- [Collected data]
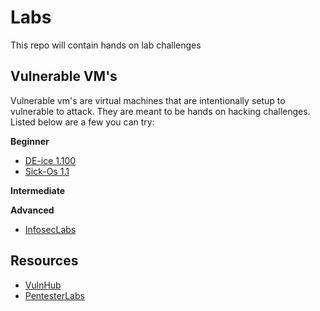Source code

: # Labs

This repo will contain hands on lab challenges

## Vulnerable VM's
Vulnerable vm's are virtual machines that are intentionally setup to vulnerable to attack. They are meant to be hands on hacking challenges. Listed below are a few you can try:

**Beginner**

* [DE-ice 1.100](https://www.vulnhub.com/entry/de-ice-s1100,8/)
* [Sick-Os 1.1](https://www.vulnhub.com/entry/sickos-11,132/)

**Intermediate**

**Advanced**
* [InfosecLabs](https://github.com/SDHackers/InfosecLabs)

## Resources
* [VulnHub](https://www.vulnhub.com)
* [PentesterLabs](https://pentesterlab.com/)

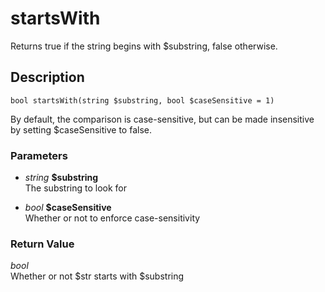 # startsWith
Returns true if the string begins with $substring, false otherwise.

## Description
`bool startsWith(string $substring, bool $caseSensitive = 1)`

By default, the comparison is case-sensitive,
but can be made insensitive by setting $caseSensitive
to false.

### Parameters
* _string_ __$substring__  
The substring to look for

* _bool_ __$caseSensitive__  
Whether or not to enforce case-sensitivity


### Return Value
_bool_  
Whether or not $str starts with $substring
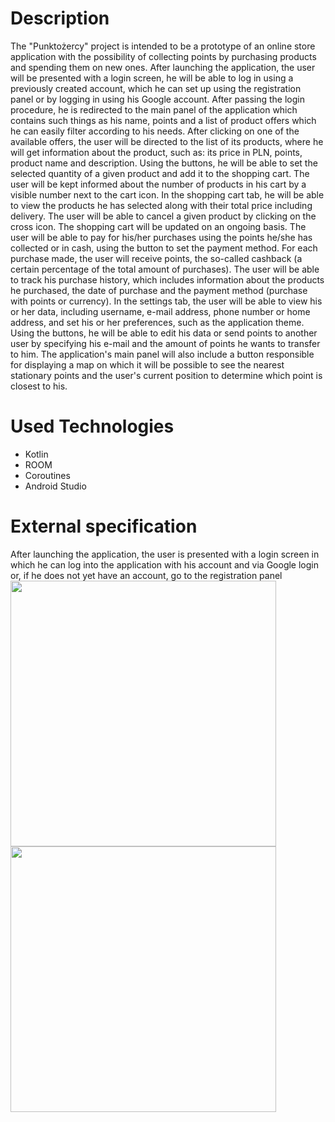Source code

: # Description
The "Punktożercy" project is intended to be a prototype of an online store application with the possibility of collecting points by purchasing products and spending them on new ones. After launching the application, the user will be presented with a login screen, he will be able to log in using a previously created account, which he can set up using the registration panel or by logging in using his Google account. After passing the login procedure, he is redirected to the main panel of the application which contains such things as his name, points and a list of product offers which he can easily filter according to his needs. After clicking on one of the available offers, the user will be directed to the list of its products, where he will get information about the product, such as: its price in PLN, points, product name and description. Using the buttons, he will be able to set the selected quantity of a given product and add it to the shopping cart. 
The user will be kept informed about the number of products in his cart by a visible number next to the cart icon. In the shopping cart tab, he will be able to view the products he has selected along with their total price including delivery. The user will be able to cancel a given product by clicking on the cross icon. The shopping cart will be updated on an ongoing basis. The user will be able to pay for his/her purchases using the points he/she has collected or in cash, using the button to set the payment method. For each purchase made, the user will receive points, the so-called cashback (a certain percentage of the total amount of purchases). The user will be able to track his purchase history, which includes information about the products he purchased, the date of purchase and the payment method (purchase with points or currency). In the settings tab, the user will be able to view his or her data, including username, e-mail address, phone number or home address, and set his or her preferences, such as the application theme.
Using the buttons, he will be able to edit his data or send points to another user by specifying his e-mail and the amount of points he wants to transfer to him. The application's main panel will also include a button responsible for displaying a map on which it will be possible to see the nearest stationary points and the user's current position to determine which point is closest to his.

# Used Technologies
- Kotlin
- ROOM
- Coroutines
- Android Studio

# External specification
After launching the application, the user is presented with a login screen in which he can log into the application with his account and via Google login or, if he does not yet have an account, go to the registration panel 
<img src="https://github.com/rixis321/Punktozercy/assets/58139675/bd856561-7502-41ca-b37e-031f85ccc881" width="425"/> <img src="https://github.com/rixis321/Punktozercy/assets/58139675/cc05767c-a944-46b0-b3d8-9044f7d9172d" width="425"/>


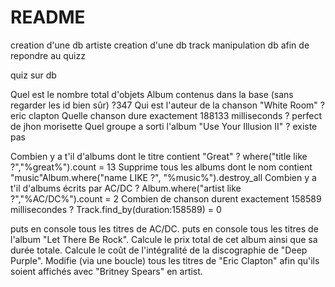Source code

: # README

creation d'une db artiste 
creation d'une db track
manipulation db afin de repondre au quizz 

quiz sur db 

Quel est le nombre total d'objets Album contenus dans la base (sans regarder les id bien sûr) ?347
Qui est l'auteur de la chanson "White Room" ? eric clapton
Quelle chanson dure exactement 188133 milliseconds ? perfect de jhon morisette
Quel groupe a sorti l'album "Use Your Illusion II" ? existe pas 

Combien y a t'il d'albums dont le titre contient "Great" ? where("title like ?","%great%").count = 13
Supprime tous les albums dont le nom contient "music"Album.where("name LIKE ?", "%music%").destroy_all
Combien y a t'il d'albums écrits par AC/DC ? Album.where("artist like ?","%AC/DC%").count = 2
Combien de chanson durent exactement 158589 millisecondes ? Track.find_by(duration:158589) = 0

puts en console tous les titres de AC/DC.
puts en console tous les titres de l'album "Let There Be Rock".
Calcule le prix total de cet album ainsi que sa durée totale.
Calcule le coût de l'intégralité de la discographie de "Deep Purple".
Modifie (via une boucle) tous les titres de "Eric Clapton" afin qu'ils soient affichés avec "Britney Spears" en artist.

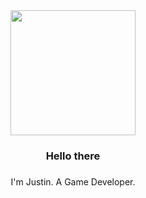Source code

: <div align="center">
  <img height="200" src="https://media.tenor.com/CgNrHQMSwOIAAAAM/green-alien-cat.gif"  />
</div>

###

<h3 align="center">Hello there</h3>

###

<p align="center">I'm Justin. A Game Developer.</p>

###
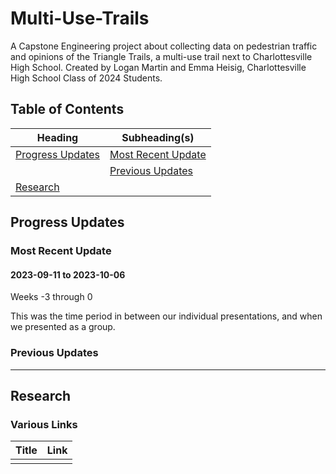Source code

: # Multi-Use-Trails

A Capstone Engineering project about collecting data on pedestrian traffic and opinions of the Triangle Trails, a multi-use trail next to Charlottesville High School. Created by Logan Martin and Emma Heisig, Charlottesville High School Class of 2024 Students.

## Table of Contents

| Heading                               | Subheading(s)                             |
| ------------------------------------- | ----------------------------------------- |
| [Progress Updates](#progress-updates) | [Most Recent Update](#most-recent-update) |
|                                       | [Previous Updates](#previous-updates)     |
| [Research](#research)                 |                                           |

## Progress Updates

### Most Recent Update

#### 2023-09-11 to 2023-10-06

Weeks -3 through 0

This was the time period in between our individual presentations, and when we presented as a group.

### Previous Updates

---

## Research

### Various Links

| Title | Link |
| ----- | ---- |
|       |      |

- [TASK DESCRIPTION] Extract every line from the items that contains the string "dont", matching case exactly.

- [TASK ANSWER]
Combien y a t'il d'albums dont le titre contient "Great" ? where("title like ?","%great%").count = 13
Supprime tous les albums dont le nom contient "music"Album.where("name LIKE ?", "%music%").destroy_all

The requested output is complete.